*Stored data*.
* * *

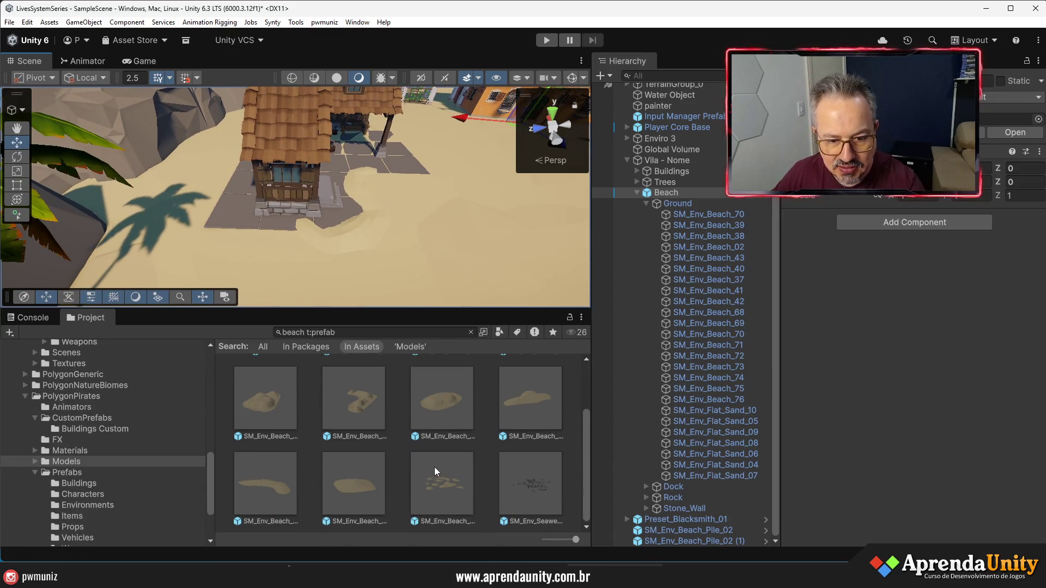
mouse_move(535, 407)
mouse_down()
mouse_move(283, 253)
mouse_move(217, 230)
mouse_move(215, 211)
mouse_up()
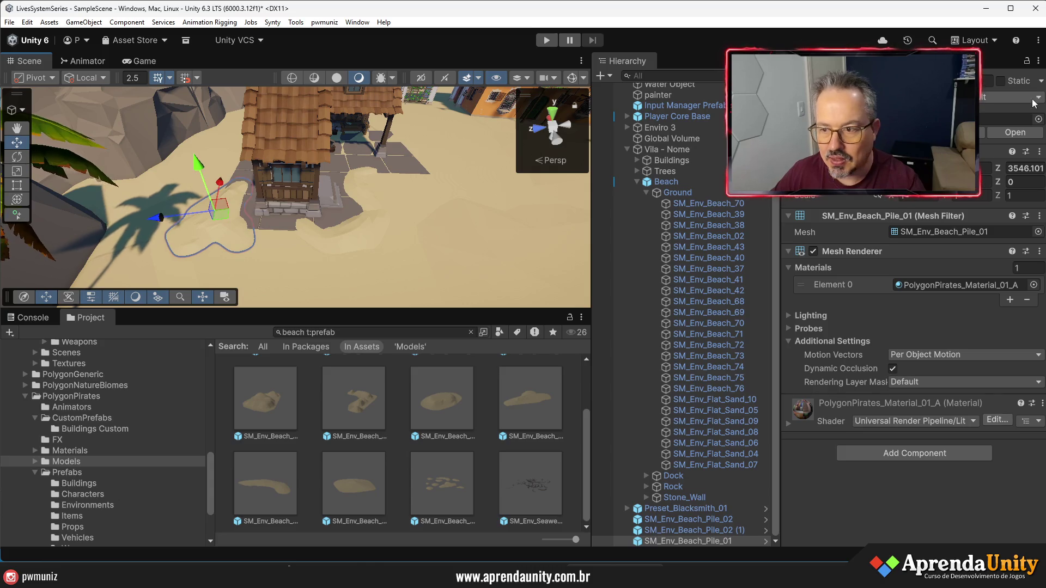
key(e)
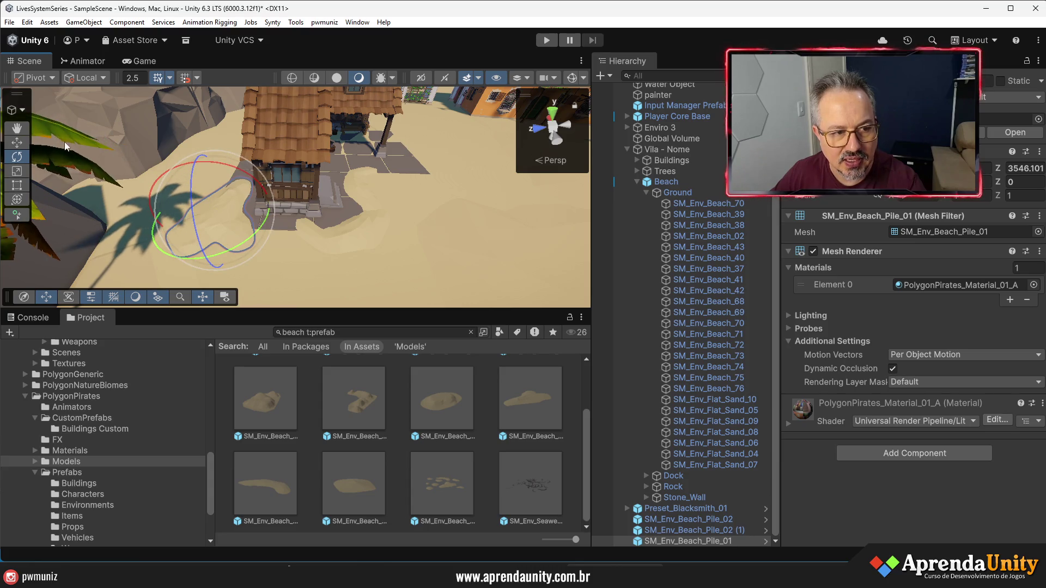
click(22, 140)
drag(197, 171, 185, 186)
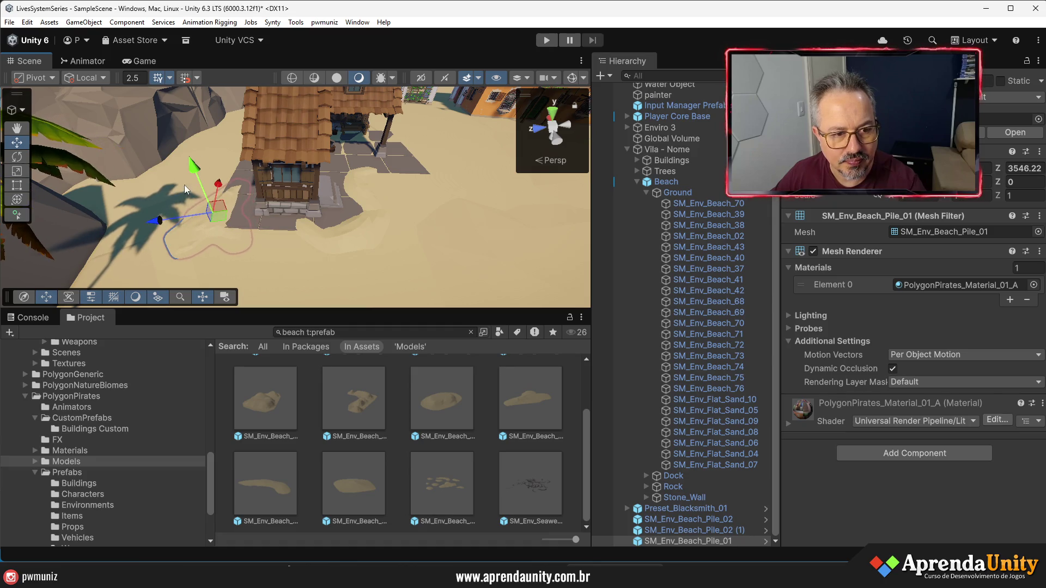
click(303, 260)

* * *

*Problem details*. Set down every record above exactly as it stands, but skip the pictures.

*Output below*.
mouse_move(535, 407)
mouse_down()
mouse_move(283, 253)
mouse_move(217, 230)
mouse_move(215, 211)
mouse_up()
key(e)
click(22, 140)
drag(197, 171, 185, 186)
click(303, 260)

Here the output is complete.